Some say, it might even be a sign that Hollywood is on the rebound.

Arun Sharma, professor of marketing at the University of Miami, said there are two lessons from the last couple of months in movie premieres. First: some movies are just better off premiering on streaming only. “If it’s a children’s movie, the data is very clear: launching it is a good idea,” Sharma said. Which is why Disney Plus just released it’s live-action “Mulan” on it’s platform for $30.

But Sharma said there’s not a lot of data on how movies for grownups do with a streaming premiere.

Which leads to lesson number two: if it’s not a kids film, push the release date back. Because while “Tenet” did fine, most movies aren’t going to be these star-studded, highly anticipated juggernauts, led by acclaimed directors. And plenty of films that are all that and then some, have still been pushed back, from “Wonder Woman 1984” to “Top Gun: Maverick.” (That’s right, Top Gun fans, you waited over 30 years for a sequel, you can wait one more, until 2021.)

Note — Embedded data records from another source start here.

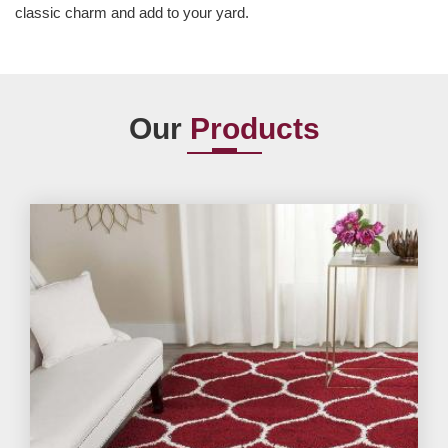
classic charm and add to your yard.
Our
Products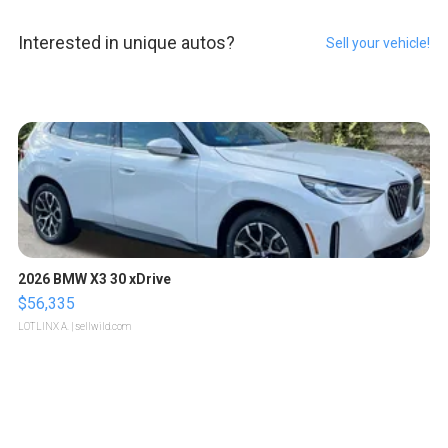
Interested in unique autos?
Sell your vehicle!
2026 BMW X3 30 xDrive
$56,335
LOTLINX A.
| sellwild.com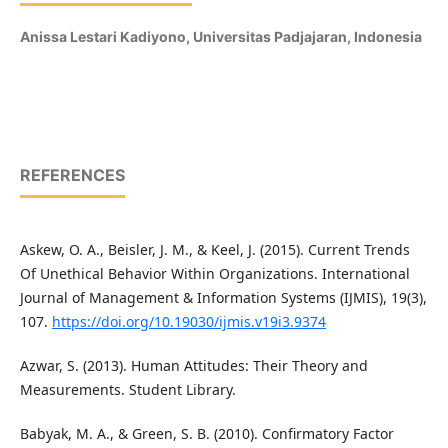
Anissa Lestari Kadiyono,
Universitas Padjajaran, Indonesia
REFERENCES
Askew, O. A., Beisler, J. M., & Keel, J. (2015). Current Trends
Of Unethical Behavior Within Organizations. International
Journal of Management & Information Systems (IJMIS), 19(3),
107.
https://doi.org/10.19030/ijmis.v19i3.9374
Azwar, S. (2013). Human Attitudes: Their Theory and
Measurements. Student Library.
Babyak, M. A., & Green, S. B. (2010). Confirmatory Factor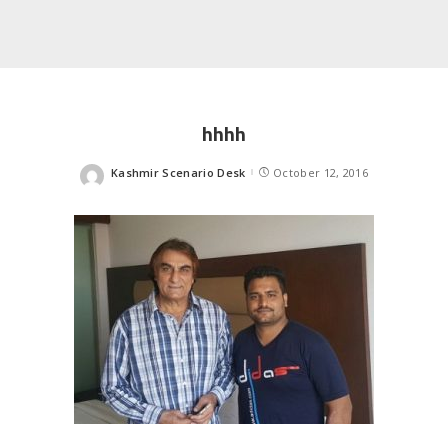
hhhh
Kashmir Scenario Desk
October 12, 2016
Posted
by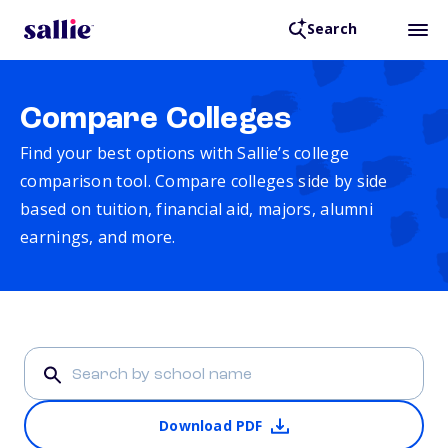
Search
Compare Colleges
Find your best options with Sallie’s college
comparison tool. Compare colleges side by side
based on tuition, financial aid, majors, alumni
earnings, and more.
Download PDF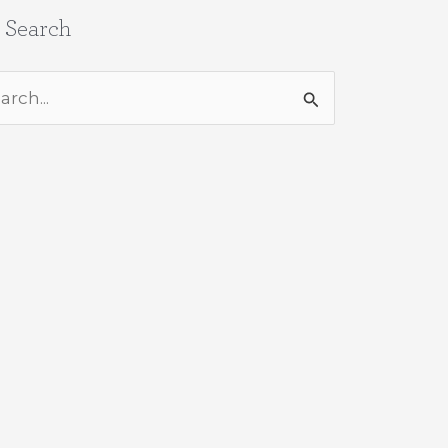
e Search
rch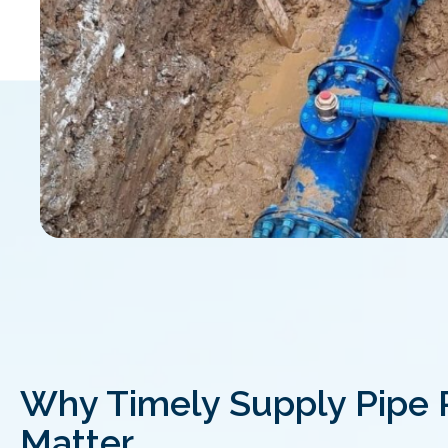
Why Timely Supply Pipe 
Matter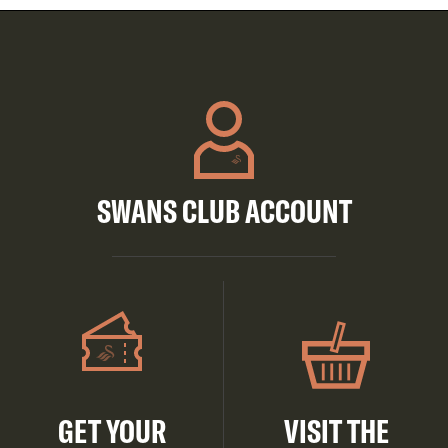
SWANS CLUB ACCOUNT
GET YOUR
VISIT THE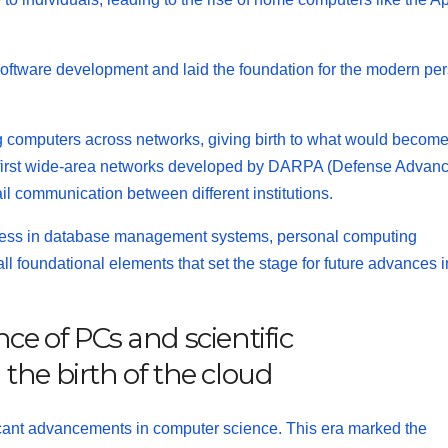
oftware development and laid the foundation for the modern pe
 computers across networks, giving birth to what would becom
 first wide-area networks developed by DARPA (Defense Advan
l communication between different institutions.
ess in
database management systems,
personal computing
all foundational elements that set the stage for future advances i
e of PCs and scientific
the birth of the cloud
cant advancements in computer science. This era marked the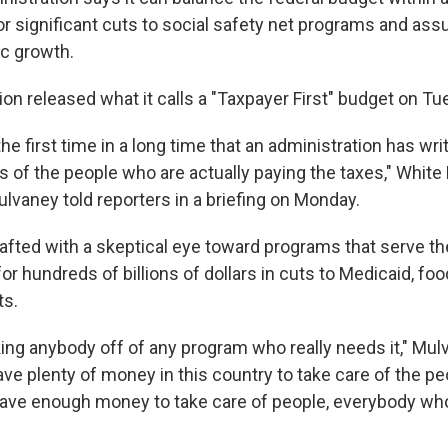
for significant cuts to social safety net programs and a
c growth.
on released what it calls a "Taxpayer First" budget on Tu
, the first time in a long time that an administration has wr
s of the people who are actually paying the taxes," Whit
lvaney told reporters in a briefing on Monday.
afted with a skeptical eye toward programs that serve th
 for hundreds of billions of dollars in cuts to Medicaid, f
ts.
king anybody off of any program who really needs it," Mul
ve plenty of money in this country to take care of the p
have enough money to take care of people, everybody wh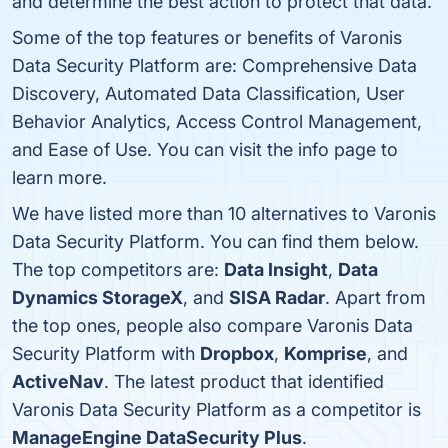
and determine the best action to protect that data.
Some of the top features or benefits of Varonis
Data Security Platform are: Comprehensive Data
Discovery, Automated Data Classification, User
Behavior Analytics, Access Control Management,
and Ease of Use. You can visit the info page to
learn more.
We have listed more than 10 alternatives to Varonis
Data Security Platform. You can find them below.
The top competitors are:
Data Insight
,
Data
Dynamics StorageX
, and
SISA Radar
. Apart from
the top ones, people also compare Varonis Data
Security Platform with
Dropbox
,
Komprise
, and
ActiveNav
. The latest product that identified
Varonis Data Security Platform as a competitor is
ManageEngine DataSecurity Plus
.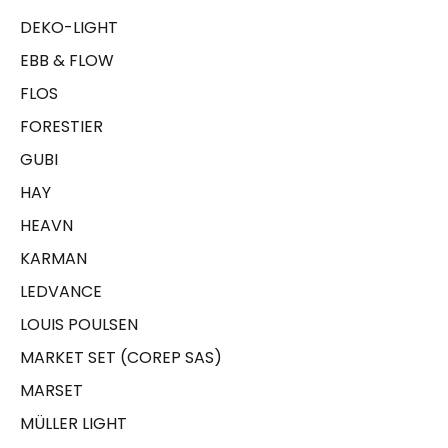
DEKO-LIGHT
EBB & FLOW
FLOS
FORESTIER
GUBI
HAY
HEAVN
KARMAN
LEDVANCE
LOUIS POULSEN
MARKET SET (COREP SAS)
MARSET
MÜLLER LIGHT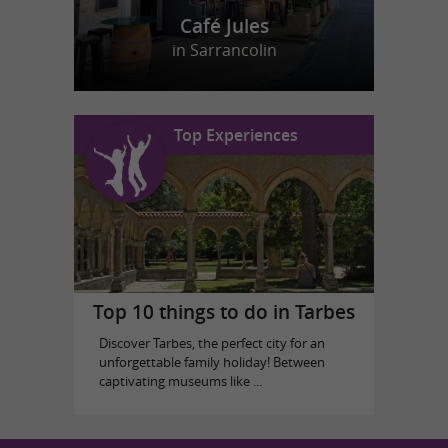
Café Jules
in Sarrancolin
Top Experiences
Top 10 things to do in Tarbes
Discover Tarbes, the perfect city for an
unforgettable family holiday! Between
captivating museums like ...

Frank Patterson, president of Pinewood Atlanta Studios, where Marvel movies are filmed, is cautiously optimistic. Right now production is only resumed at around 30% capacity at his studios. But he says the industry constantly weathers challenges. Actors drop out. Deals die. “Our pivot skills are legendary in the movie business.”

There’s optimism out there. “Tenet” cost $200 million to make, and has so far grossed close to $150 million worldwide — almost breaking even.

And these days in Hollywood, that’s a good look for opening weekend.